EU-Ungarn-Streit um das LGBT-Gesetz im Spiegel der Wochenzeitungen
5. Jul. 2021Die oppositionsnahe Wochenpresse fragt sich, ob der Streit zwischen den meisten europäischen Regierungen und der ungarischen Führung über die Sexualerziehung Ungarn letztlich zum Verlassen der Europäischen Union veranlassen werde. Regierungstreue Blätter hingegen loben die ungarische Führung für die Verteidigung traditioneller Werte.
Szabolcs Szerető erwartet „keine ernsthafte Gegenreaktion“ von Seiten der Europäischen Union, nachdem Ungarn ein umstrittenes Gesetz verabschiedet hat, das „die Förderung und Darstellung von Pädophilie und Homosexualität“ unter Minderjährigen verbietet (siehe BudaPost vom 2. Juli).
In Magyar Hang beschreibt der Autor das Gesetz als einen „teuflisch schlauen“ Schachzug. Es lasse der Opposition keine andere Möglichkeit, als sich auf die Seite der LGBTQ-Gemeinschaft zu stellen – eine Position, die von der Mehrheit der Bevölkerung sicher nicht unterstützt werde. Der Ministerpräsident wolle, dass die Opposition das Regenbogenbanner hisse, während er selbst die ungarische Nationalfahne in der Hand halte. Szerető fragt sich, ob die Opposition wohl in der Lage sein werde, nicht in diese Falle zu tappen.

### Verfügbare Daten
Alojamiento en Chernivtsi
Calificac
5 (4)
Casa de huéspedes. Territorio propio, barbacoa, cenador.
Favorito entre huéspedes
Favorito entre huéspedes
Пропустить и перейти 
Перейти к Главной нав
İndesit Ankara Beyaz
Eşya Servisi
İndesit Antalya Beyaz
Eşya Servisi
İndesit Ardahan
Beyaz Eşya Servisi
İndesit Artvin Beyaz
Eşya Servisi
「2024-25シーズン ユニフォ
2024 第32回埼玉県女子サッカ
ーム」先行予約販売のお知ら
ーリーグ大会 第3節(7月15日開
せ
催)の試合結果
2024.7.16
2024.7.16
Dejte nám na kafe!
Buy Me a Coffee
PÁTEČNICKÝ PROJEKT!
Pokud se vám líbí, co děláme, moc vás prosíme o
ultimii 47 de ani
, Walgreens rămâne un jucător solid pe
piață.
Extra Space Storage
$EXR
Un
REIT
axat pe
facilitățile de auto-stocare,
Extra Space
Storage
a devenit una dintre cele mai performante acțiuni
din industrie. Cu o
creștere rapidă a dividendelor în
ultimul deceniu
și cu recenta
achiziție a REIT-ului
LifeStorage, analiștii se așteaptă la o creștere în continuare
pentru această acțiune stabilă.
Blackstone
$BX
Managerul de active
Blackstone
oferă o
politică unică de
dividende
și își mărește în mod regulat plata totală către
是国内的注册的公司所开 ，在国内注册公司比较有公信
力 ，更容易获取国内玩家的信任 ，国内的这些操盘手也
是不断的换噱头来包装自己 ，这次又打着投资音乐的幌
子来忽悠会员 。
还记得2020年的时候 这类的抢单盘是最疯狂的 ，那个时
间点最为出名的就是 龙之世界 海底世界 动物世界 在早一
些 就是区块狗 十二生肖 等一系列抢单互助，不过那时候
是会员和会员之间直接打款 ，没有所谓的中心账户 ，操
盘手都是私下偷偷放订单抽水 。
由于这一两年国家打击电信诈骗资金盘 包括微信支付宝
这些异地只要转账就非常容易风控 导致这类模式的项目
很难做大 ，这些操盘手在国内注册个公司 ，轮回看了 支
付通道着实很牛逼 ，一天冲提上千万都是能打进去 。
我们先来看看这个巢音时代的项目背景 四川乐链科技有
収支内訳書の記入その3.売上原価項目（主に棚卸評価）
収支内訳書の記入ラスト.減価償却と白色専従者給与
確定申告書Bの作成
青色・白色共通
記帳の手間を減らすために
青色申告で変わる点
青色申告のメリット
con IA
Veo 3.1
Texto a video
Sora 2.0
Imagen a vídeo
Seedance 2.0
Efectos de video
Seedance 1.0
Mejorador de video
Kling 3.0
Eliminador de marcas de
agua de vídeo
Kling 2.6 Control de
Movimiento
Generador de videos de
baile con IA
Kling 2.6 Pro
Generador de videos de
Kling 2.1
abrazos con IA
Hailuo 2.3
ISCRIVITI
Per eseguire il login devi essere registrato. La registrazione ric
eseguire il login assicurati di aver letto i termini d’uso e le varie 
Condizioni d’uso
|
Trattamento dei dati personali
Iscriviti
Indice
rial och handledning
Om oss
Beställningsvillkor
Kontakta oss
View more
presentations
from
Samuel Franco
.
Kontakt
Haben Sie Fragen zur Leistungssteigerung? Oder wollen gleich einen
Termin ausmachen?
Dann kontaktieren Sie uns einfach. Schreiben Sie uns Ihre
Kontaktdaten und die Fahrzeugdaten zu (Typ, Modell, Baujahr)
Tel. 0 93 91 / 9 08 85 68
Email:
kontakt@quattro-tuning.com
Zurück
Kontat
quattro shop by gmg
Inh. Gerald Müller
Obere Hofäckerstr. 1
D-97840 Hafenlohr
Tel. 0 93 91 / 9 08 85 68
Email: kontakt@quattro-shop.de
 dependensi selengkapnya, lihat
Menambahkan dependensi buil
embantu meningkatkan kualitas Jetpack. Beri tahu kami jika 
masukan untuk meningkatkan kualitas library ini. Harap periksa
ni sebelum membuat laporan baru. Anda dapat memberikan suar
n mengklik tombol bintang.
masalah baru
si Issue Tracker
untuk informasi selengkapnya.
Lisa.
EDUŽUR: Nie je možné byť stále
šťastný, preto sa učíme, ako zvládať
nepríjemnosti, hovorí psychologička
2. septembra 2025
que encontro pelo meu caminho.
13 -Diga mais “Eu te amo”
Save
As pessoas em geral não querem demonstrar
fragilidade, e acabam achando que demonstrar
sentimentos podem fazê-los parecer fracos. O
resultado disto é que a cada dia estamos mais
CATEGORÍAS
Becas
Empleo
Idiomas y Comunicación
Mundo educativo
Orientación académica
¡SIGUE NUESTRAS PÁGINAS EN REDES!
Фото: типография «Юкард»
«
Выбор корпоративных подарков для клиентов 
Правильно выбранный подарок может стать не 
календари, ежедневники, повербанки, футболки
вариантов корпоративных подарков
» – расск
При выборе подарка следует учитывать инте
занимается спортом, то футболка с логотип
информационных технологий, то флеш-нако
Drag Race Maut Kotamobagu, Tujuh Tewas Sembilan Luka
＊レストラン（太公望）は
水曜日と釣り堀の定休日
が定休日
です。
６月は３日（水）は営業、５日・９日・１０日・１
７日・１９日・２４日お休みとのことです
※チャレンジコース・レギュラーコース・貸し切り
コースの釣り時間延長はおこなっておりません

### Zu bearbeitende Aufgaben
1) Wie bezeichnet der Autor in Magyar Hang laut dem Text über den EU-Ungarn-Streit um das LGBT-Gesetz dieses Gesetz?
2) Gib den Teil des Textes über den EU-Ungarn-Streit wortgetreu wieder, der mit den Worten „EU-Ungarn-Streit um das“ einsetzt und mit „Verteidigung traditioneller Werte.“ schließt.

### Lösungen je Aufgabe
1) Als einen „teuflisch schlauen“ Schachzug.

2)
EU-Ungarn-Streit um das LGBT-Gesetz im Spiegel der Wochenzeitungen
5. Jul. 2021Die oppositionsnahe Wochenpresse fragt sich, ob der Streit zwischen den meisten europäischen Regierungen und der ungarischen Führung über die Sexualerziehung Ungarn letztlich zum Verlassen der Europäischen Union veranlassen werde. Regierungstreue Blätter hingegen loben die ungarische Führung für die Verteidigung traditioneller Werte.